A alma já não aguenta esta tempestade de palavras.
Umberto Eco põe-nos de sobreaviso ao alertar para o poder perverso da linguagem. Esta tanto serve «para dizer a verdade como para criar coisas que não existem, fazendo crer que têm existência real».
A força da falsificação - exorta o sábio - é muito grande e deveras tentadora. No princípio, desconfia-se. Mas, à força da insistência, acolhe-se.
Estes são tempos em que a imprevidência nos tenta e nos arrebata. Tudo entra em nossa casa sem filtro, sem critério e sem selecção. Damos crédito a qualquer coisa. Os vendedores de ilusões e os pregadores de catástrofes sabem disso.
Um pedido, por isso, aos que nos aparecem, a cada passo, com declarações, réplicas e tréplicas.
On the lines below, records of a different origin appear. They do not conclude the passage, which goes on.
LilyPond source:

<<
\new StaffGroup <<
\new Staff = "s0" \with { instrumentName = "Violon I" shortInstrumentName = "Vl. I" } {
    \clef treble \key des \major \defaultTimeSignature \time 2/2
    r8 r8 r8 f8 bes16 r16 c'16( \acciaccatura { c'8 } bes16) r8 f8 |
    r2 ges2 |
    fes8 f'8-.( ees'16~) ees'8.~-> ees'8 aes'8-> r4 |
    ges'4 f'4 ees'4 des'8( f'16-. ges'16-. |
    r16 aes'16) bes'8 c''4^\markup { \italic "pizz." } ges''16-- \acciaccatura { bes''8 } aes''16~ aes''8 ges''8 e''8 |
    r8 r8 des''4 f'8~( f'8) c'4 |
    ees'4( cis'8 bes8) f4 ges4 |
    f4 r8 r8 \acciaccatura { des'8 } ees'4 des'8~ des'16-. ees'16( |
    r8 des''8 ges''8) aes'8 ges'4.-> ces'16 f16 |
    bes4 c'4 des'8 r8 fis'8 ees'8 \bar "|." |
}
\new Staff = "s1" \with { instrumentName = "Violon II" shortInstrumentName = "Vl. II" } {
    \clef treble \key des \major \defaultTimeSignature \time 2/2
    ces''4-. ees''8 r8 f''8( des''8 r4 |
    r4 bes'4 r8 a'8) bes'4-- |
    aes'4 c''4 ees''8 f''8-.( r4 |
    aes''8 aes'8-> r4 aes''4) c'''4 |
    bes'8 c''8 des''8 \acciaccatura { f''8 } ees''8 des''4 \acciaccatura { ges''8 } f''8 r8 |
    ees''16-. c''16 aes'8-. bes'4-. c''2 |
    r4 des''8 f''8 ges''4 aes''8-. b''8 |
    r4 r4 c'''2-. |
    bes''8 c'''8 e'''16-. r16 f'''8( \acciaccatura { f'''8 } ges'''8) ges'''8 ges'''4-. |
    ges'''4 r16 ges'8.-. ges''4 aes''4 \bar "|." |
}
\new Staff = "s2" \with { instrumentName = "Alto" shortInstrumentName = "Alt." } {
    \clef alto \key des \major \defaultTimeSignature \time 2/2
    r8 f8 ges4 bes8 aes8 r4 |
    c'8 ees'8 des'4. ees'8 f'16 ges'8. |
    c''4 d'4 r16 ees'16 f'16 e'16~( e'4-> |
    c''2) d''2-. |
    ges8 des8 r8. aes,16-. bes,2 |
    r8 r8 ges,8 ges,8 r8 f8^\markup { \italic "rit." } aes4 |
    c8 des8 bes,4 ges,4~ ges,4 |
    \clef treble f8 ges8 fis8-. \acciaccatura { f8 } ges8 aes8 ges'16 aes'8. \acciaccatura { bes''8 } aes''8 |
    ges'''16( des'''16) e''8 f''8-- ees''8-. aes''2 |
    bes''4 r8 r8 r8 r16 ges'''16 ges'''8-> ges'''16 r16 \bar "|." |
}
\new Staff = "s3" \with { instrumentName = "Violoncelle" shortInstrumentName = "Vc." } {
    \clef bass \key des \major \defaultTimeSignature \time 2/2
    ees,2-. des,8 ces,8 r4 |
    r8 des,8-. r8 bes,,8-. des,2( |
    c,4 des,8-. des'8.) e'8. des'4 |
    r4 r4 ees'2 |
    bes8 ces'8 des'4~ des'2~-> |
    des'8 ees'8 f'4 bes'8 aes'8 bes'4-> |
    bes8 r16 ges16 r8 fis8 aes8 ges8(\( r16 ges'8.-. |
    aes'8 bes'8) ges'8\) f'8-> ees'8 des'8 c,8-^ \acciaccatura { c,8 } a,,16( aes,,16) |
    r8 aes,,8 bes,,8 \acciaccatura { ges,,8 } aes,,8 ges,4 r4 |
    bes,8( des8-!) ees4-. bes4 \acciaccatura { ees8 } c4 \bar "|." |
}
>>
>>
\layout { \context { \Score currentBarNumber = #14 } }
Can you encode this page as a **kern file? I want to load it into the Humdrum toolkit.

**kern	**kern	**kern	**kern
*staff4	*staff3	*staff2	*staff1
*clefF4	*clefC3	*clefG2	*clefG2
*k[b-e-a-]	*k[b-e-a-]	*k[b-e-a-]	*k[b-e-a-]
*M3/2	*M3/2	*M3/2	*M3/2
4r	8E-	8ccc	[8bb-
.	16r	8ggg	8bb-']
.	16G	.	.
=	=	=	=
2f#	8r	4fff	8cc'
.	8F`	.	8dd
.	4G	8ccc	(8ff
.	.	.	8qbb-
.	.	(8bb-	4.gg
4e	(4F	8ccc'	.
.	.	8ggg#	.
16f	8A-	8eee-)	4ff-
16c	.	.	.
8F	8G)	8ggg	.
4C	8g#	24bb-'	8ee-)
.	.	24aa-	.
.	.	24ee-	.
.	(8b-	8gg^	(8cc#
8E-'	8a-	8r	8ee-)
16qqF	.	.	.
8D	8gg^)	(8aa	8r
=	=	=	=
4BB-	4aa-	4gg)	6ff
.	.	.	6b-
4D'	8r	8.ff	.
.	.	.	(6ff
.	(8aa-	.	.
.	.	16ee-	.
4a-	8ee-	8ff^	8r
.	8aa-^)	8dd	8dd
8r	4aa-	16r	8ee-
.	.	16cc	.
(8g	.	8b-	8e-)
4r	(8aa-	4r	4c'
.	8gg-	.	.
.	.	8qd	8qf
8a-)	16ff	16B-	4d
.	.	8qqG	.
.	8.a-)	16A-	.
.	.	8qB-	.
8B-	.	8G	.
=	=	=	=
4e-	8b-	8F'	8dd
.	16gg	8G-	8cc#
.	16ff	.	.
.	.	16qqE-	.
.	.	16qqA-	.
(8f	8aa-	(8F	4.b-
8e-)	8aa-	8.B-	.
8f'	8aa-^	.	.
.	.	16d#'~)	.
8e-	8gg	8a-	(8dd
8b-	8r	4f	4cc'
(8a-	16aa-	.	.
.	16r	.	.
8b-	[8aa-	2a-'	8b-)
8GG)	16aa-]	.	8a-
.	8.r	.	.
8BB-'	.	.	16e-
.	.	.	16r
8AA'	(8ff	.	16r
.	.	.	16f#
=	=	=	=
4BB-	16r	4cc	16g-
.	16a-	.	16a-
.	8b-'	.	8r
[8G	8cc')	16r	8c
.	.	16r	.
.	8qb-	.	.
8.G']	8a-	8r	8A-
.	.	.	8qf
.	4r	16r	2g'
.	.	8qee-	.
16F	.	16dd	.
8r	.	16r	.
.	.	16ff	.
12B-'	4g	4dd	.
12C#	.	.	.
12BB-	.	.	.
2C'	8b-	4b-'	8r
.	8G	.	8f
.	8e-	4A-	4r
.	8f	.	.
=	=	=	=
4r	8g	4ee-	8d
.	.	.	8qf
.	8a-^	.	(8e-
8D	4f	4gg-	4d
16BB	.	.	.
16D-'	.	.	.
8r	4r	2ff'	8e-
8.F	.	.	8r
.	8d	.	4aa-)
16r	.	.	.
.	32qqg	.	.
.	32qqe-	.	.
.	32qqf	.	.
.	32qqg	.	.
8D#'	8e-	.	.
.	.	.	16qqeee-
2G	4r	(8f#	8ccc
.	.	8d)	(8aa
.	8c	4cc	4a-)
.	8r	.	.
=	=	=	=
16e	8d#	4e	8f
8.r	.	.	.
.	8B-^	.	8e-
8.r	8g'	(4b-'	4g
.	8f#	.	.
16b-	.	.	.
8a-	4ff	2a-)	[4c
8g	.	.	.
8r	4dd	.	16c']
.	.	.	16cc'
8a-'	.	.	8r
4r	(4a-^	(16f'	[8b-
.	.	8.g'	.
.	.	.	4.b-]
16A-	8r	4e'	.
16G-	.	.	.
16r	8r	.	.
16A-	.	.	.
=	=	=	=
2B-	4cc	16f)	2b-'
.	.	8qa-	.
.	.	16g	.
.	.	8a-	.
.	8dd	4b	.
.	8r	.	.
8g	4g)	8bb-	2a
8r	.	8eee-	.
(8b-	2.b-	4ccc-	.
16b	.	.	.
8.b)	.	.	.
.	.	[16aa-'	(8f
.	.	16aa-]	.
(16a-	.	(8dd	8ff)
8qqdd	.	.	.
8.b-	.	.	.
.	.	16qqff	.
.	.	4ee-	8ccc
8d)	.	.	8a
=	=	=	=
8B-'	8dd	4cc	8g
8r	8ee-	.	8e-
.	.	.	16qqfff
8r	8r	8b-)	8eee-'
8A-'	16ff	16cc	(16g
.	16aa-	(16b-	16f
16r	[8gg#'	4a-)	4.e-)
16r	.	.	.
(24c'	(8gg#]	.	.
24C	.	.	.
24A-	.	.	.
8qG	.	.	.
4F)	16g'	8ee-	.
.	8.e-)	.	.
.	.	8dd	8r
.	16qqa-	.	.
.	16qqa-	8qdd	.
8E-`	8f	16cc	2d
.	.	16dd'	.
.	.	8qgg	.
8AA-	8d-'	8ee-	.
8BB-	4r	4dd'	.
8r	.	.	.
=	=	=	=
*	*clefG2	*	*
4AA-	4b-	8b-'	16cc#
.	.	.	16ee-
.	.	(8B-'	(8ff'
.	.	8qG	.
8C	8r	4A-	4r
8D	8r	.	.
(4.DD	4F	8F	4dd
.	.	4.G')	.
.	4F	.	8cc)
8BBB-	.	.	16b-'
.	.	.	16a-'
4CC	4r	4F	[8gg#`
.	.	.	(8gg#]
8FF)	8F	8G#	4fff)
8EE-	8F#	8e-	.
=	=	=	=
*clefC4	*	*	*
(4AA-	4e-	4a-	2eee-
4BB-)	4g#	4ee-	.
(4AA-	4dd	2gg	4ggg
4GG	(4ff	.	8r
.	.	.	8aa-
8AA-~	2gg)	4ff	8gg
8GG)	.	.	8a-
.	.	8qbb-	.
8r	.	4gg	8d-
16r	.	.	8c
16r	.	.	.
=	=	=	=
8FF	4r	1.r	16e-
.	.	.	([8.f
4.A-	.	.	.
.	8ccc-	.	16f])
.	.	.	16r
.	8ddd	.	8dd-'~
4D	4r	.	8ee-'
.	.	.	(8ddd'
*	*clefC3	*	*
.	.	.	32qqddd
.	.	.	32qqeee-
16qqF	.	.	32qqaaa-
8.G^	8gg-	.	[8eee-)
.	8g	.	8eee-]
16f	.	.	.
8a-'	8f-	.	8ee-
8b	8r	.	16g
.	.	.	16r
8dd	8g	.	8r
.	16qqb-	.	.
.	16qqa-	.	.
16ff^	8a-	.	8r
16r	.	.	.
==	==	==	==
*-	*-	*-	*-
Se não nos podem oferecer a verdade nas palavras, não nos privem, ao menos, da serenidade do silêncio.
É em alturas como esta que mais razão dou a Kahlil Gibran: «O silêncio dos homens está mais próximo da verdade do que as suas palavras».
Senhores governantes, políticos, economistas e comentadores: moderem as vossas palavras e oiçam o eco do nosso silêncio.
No que não é dito jaz muita dor. E subjaz muita desesperança.
Não deixem de ouvir quem já só espera nada esperar.